Latest financial numbers indicate the supply of US dollar has improved 16% in Pakistan’s economy, signalling the rupee will appreciate against the greenback in the near future.
According to a report of the Optimus Capital Management (OCM), Pakistan’s net foreign exchange derivatives position improved by around 16%, or $900 million, to negative $4.8 billion in March 2023 compared to negative $5.7 billion in February 2023.
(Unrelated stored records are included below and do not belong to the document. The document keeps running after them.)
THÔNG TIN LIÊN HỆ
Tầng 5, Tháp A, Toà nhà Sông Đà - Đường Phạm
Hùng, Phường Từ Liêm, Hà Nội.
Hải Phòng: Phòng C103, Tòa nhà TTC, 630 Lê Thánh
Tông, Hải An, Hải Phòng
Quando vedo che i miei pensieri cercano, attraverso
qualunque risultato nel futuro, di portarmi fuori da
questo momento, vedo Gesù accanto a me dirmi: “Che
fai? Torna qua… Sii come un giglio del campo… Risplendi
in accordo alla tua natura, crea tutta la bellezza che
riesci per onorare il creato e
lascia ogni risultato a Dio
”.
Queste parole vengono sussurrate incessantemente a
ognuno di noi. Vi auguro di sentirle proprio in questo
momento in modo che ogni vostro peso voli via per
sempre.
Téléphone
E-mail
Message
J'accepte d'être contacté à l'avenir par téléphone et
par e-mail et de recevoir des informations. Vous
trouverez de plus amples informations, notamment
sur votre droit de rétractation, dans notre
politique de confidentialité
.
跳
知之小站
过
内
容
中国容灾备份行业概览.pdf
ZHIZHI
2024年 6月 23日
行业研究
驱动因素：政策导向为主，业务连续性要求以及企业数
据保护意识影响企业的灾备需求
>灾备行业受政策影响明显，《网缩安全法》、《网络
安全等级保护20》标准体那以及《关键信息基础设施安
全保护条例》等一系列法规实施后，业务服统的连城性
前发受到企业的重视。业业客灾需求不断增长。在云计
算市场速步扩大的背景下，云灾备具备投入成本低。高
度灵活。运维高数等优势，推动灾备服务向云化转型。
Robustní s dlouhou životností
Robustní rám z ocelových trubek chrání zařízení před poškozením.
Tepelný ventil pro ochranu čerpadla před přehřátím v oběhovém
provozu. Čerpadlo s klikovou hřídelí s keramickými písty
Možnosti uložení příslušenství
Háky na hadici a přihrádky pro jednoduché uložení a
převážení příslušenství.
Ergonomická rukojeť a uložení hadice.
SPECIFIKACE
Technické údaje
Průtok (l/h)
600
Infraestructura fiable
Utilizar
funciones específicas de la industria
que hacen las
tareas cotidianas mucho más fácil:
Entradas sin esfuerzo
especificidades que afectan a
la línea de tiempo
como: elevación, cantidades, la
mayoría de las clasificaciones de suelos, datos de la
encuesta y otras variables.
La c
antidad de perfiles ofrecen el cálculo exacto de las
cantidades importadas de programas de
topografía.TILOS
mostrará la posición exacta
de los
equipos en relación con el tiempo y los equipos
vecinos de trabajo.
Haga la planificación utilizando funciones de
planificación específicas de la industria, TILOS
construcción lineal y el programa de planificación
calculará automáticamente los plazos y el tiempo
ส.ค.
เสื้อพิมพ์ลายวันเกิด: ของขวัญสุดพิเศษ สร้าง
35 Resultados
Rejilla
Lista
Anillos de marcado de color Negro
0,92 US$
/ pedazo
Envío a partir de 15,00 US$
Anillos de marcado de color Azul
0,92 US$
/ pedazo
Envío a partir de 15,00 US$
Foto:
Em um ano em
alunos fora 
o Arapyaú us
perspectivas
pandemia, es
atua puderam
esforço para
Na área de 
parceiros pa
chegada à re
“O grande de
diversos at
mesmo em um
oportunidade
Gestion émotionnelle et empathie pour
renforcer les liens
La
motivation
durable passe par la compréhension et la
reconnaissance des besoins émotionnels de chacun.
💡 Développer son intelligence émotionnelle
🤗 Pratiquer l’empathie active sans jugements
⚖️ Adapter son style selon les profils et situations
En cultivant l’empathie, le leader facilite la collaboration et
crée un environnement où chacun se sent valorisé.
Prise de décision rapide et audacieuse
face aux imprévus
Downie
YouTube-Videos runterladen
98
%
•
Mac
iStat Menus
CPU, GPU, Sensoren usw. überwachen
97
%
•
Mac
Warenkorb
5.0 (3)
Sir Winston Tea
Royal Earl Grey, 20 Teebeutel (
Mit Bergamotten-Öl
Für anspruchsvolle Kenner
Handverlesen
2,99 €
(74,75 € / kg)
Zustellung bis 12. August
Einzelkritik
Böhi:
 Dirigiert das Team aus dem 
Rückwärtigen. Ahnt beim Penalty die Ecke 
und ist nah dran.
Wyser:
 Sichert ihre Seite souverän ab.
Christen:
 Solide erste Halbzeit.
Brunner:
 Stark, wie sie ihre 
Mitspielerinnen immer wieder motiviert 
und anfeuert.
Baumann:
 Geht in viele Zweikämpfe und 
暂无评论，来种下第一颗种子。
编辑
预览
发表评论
This means central bank borrowing from domestic commercial banks fell to $4.8 billion in March compared to $5.7 billion in February as it retired some of the debt, a financial expert elaborated.
The net foreign exchange derivatives are calculated by subtracting the foreign exchange reserves held by commercial banks from the reserves of the State Bank of Pakistan (SBP), as the central bank borrows the reserves of commercial banks (swapping dollar against rupee), it has been learnt.
The increase in US dollar supply has only theoretically improved the outlook for the rupee-dollar exchange rate.
The domestic currency continued to appreciate for the third consecutive working day on Friday as it inched up 0.08%, or Rs0.23, to Rs283.59 against the US dollar in inter-bank market.
The currency has continued to stabilise around current levels for the past one month.
OCM stated, “US dollar supply in the inter-bank market has considerably improved as manifested in the rising rupee-dollar forward premiums (rate) and declining SBP’s net short position.”
Talking to The Express Tribune, Ismail Iqbal Securities Head of Research Fahad Rauf said the increased supply of US dollar in the inter-bank market encouraged the central bank to purchase the surplus greenback and partially repay the debt to commercial banks last month.
He recalled that Pakistan’s current account turned a surplus at $654 million after a gap of 28 months in March 2023.
Rauf noted that SBP’s reserves had improved to $4.46 billion compared to less than $3 billion a couple of months ago. The improvement came partially through the $2 billion refinancing provided by China.
Despite the improvement, Rauf added, the central bank’s reserves remained critically low at $4.46 billion, providing just one month of import cover. “SBP’s reserves should provide at least three months of import cover at $15 billion.”
Furthermore, the turnaround in the current account balance was not a development that could be celebrated as it was an outcome of controlled imports. The government has virtually suspended imports, which resulted in complete or partial closure of factories and left millions of people jobless.
Imports reduced to less than $3 billion in April compared to an all-time high of around $8 billion hit earlier. The government has controlled imports due to the low foreign exchange reserves and to mitigate the risk of default.
The research head was of the view that the critically low foreign exchange reserves would not allow improvement in the rupee-dollar exchange rate in the near future.
However, the exchange rate would improve once the government attracts $8-10 billion in foreign investment or friendly countries provide new bailout packages.
He said the government was making efforts to convince the International Monetary Fund (IMF) to revive its $7 billion loan programme.
However, the fund has continued to put new conditions. In its latest condition, the lending institution has asked the government to further hike its key policy rate and impose new taxes in the next fiscal year budget.
Other global financial institutions and friendly countries have pledged around $9 billion in flood relief in January 2023. They are, however, waiting for the IMF’s nod for the revival of its loan programme to fulfil their financial commitments.
Meanwhile, Finance Minister Ishaq Dar has approached the United States for the second time in the past two months for the revival of IMF loan programme.
The IMF, however, said Pakistan needed to take financial commitment from friendly countries that they would lend $6-7 billion by the end of June 2023.
Earlier, Saudi Arabia and the UAE indicated fresh commitments of $2 billion and $1 billion respectively to the IMF.
Published in The Express Tribune, May 6th, 2023.